Lorsqu’il devient difficile de fonder une famille, l’État libre de Thuringe apporte un soutien financier aux couples qui souhaitent entreprendre des traitements de fertilité. Cette année encore, les demandes correspondantes peuvent être déposées, a indiqué le ministère des Affaires sociales.
Selon les chiffres, 560 demandes de subventions ont été déposées l’année dernière auprès de la fondation compétente « HandinHand ». Sur ce total, 505 demandes ont reçu une réponse favorable et 470 ont été financées pour un montant total de 265 787 euros.
« Grâce au soutien fiable de l’État libre, la fondation a pu, au cours des trois dernières années, soulager au moins partiellement le fardeau financier des couples confrontés à ces situations stressantes », a déclaré le directeur général de la fondation, Michael Hoffmeier. Le gouvernement fédéral aurait réduit sa part du financement des aides à la procréation à partir de 2023, selon le ministère. Désormais, l’aide fédérale devrait être élargie de nouveau en 2026. Thüringen a maintenu son soutien, indépendamment du gouvernement fédéral.
Qui peut bénéficier d’une aide ?
Des couples mariés ou en union civile hétérosexuels ainsi que des couples féminins peuvent solliciter une aide financière auprès de la fondation « HandinHand » pour une fécondation assistée. Parmi les conditions figure que les couples résident en Thuringe et que le traitement ait lieu en Thuringe ou dans un État voisin.
De plus, la personne qui entame le traitement doit être âgée de plus de 25 ans.
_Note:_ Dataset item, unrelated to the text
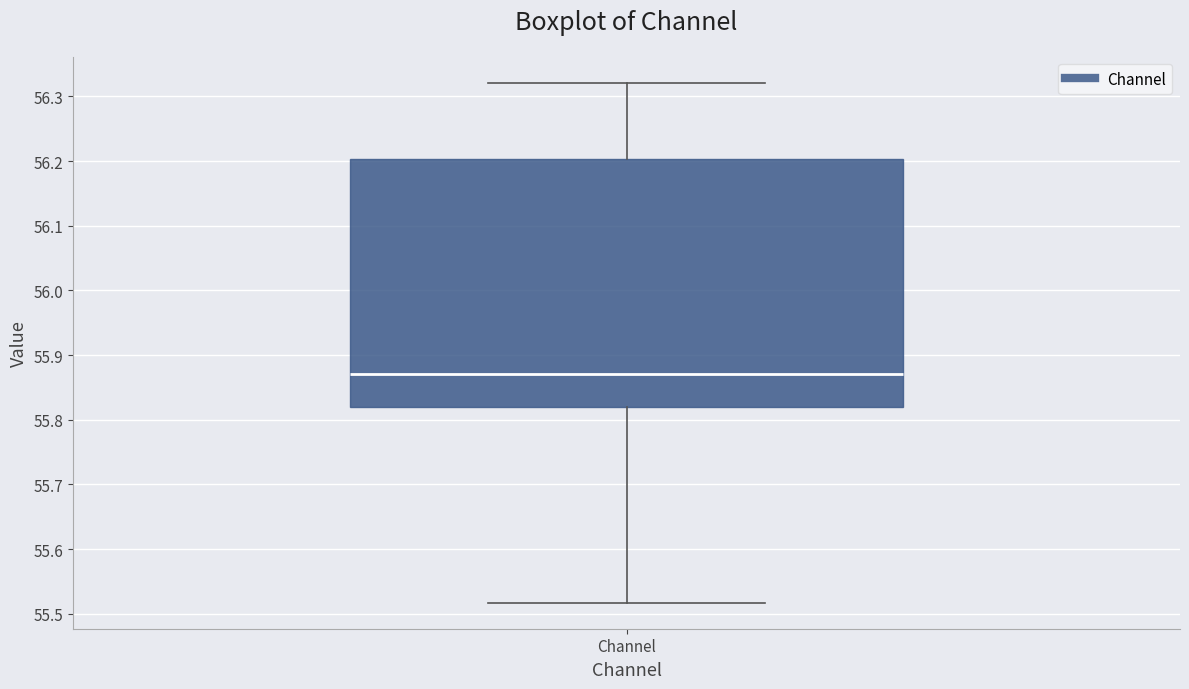

Where does the upper whisker of the box for Channel end on the y-axis? The values are not printed on the chart, so give them approximately, as read against the axis.

56.32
Les femmes ne doivent pas avoir atteint 42 ans et les hommes 50 ans au moment du démarrage du traitement. Et le traitement de fertilité ne doit pas encore avoir commencé.
À quelles sommes s’élèvent les aides ?
Le montant de l’aide dépend, selon le site de la fondation, de divers facteurs. Il s’agit généralement de montants compris entre 800 et 1 800 euros.
Pourquoi ce soutien ?
« En plus des épreuves physiques, ces traitements impliquent également une lourde charge financière pour les couples », indique le ministère. En effet, les fécondations artificielles sont coûteuses et les caisses d’assurance maladie légales ne couvrent pas toujours l’intégralité des coûts. Les couples doivent donc financer une part personnelle. En règle générale, ils doivent débourser plusieurs milliers d’euros. Le succès n’est toutefois pas garanti.
Pourquoi l’État soutient-il les « souhaits privés » ?
« Les enfants représentent notre avenir, ils enrichissent notre vie, et c’est pourquoi il s’agit aussi d’une forme de reconnaissance visant à soulager financièrement les couples qui n’ont pas encore réalisé leur désir d’enfant », déclare la ministre de la Santé et présidente du conseil de la fondation « HandinHand », Katharina Schenk (SPD).
Depuis longtemps, la Thuringe est confrontée à une baisse des naissances et de la population. Les statisticiens prévoient que le nombre de naissances en 2025 sera inférieur à 11 000. Cela représenterait un nouveau niveau historique bas, encore inférieur au record de 11 803 naissances atteint en 2024. Selon le Service statistique régional, il s’agit du chiffre le plus faible depuis 1955.
D’autres Länder soutiennent également les traitements de fertilité, notamment la Hesse (E-llico.com l’a relaté).